[Dataset entries]
---+---

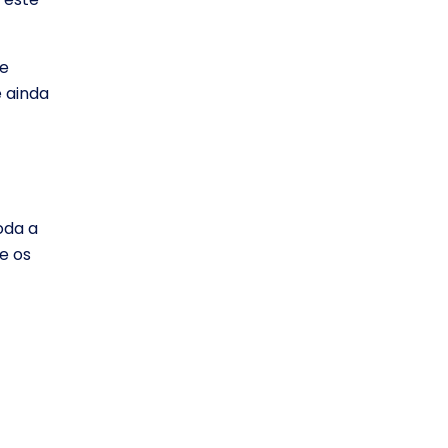
de
e ainda
oda a
e os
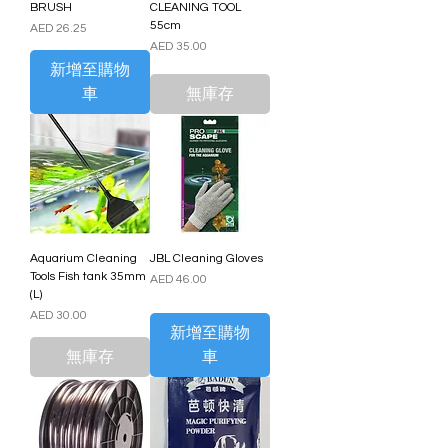
BRUSH
CLEANING TOOL
55cm
價格
AED 26.25
價格
AED 35.00
新增至購物
車
無庫存
Aquarium Cleaning
JBL Cleaning Gloves
Tools Fish tank 35mm
價格
AED 46.00
(L)
價格
AED 30.00
新增至購物
無庫存
車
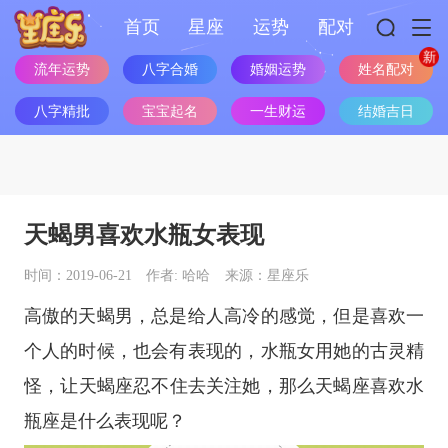
首页
星座
运势
配对
姓名配对
流年运势
八字合婚
婚姻运势
八字精批
宝宝起名
一生财运
结婚吉日
天蝎男喜欢水瓶女表现
时间：2019-06-21
作者: 哈哈
来源：星座乐
高傲的天蝎男，总是给人高冷的感觉，但是喜欢一
个人的时候，也会有表现的，水瓶女用她的古灵精
怪，让
天蝎座
忍不住去关注她，那么
天蝎座
喜欢
水
瓶座
是什么表现呢？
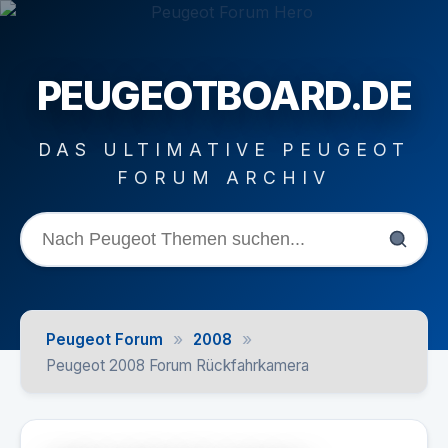
PEUGEOTBOARD.DE
DAS ULTIMATIVE PEUGEOT
FORUM ARCHIV
»
»
Peugeot Forum
2008
Peugeot 2008 Forum Rückfahrkamera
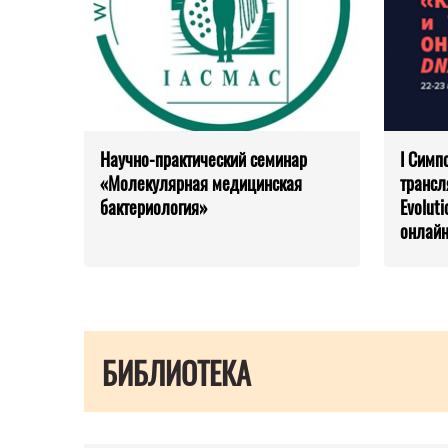
Научно-практический семинар
I Симп
«Молекулярная медицинская
трансл
бактериология»
Evolut
онлайн
БИБЛИОТЕКА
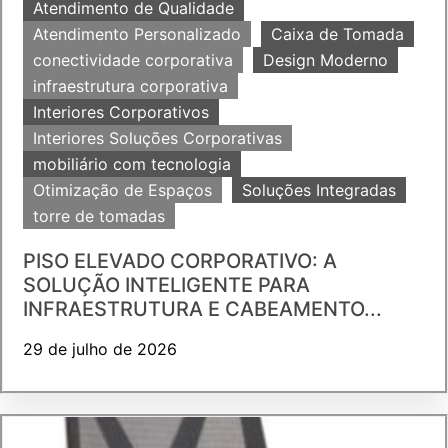
Atendimento de Qualidade
Atendimento Personalizado
Caixa de Tomada
conectividade corporativa
Design Moderno
infraestrutura corporativa
Interiores Corporativos
Interiores Soluções Corporativas
mobiliário com tecnologia
Otimização de Espaços
Soluções Integradas
torre de tomadas
PISO ELEVADO CORPORATIVO: A
SOLUÇÃO INTELIGENTE PARA
INFRAESTRUTURA E CABEAMENTO...
29 de julho de 2026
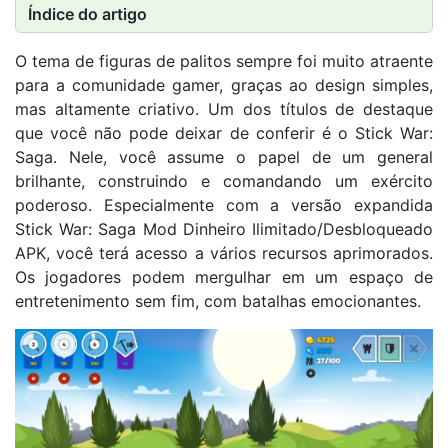
Índice do artigo
O tema de figuras de palitos sempre foi muito atraente
para a comunidade gamer, graças ao design simples,
mas altamente criativo. Um dos títulos de destaque
que você não pode deixar de conferir é o Stick War:
Saga. Nele, você assume o papel de um general
brilhante, construindo e comandando um exército
poderoso. Especialmente com a versão expandida
Stick War: Saga Mod Dinheiro Ilimitado/Desbloqueado
APK, você terá acesso a vários recursos aprimorados.
Os jogadores podem mergulhar em um espaço de
entretenimento sem fim, com batalhas emocionantes.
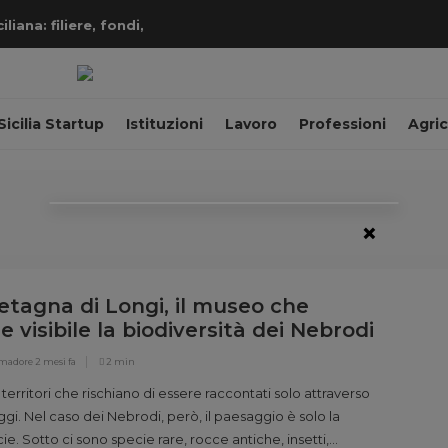
iana: filiere, fondi,
Sicilia Startup
Istituzioni
Lavoro
Professioni
Agric
×
etagna di Longi, il museo che
e visibile la biodiversità dei Nebrodi
Amadore
2 mesi fa
2 min
 territori che rischiano di essere raccontati solo attraverso
ggi. Nel caso dei Nebrodi, però, il paesaggio è solo la
ie. Sotto ci sono specie rare, rocce antiche, insetti,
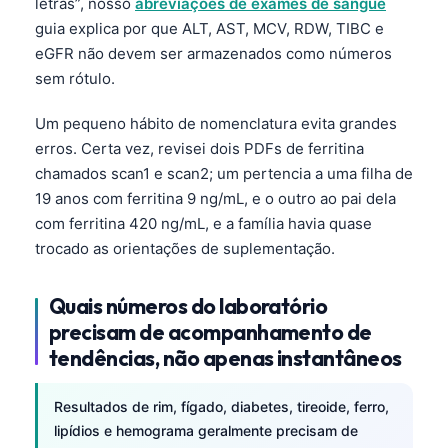
letras”, nosso
abreviações de exames de sangue
guia explica por que ALT, AST, MCV, RDW, TIBC e
eGFR não devem ser armazenados como números
sem rótulo.
Um pequeno hábito de nomenclatura evita grandes
erros. Certa vez, revisei dois PDFs de ferritina
chamados scan1 e scan2; um pertencia a uma filha de
19 anos com ferritina 9 ng/mL, e o outro ao pai dela
com ferritina 420 ng/mL, e a família havia quase
trocado as orientações de suplementação.
Quais números do laboratório
precisam de acompanhamento de
tendências, não apenas instantâneos
Resultados de rim, fígado, diabetes, tireoide, ferro,
lipídios e hemograma geralmente precisam de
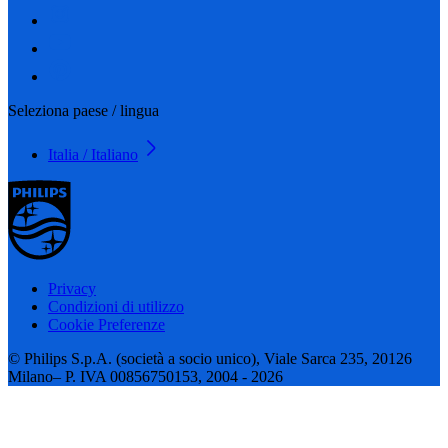
Seleziona paese / lingua
Italia / Italiano
Privacy
Condizioni di utilizzo
Cookie Preferenze
© Philips S.p.A. (società a socio unico), Viale Sarca 235, 20126
Milano– P. IVA 00856750153, 2004 - 2026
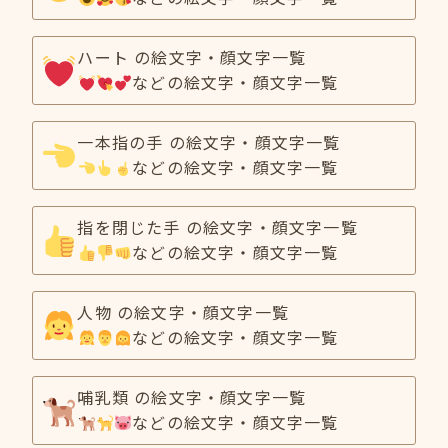
ハート の絵文字・顔文字一覧
などの絵文字・顔文字一覧
一本指の手 の絵文字・顔文字一覧
などの絵文字・顔文字一覧
指を閉じた手 の絵文字・顔文字一覧
などの絵文字・顔文字一覧
人物 の絵文字・顔文字一覧
などの絵文字・顔文字一覧
哺乳類 の絵文字・顔文字一覧
などの絵文字・顔文字一覧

---+---

**Problem to work on**
Pull out every line in the entries above that contains the string "Soluções".

**Final answer**
Interiores Soluções Corporativas
Soluções Integradas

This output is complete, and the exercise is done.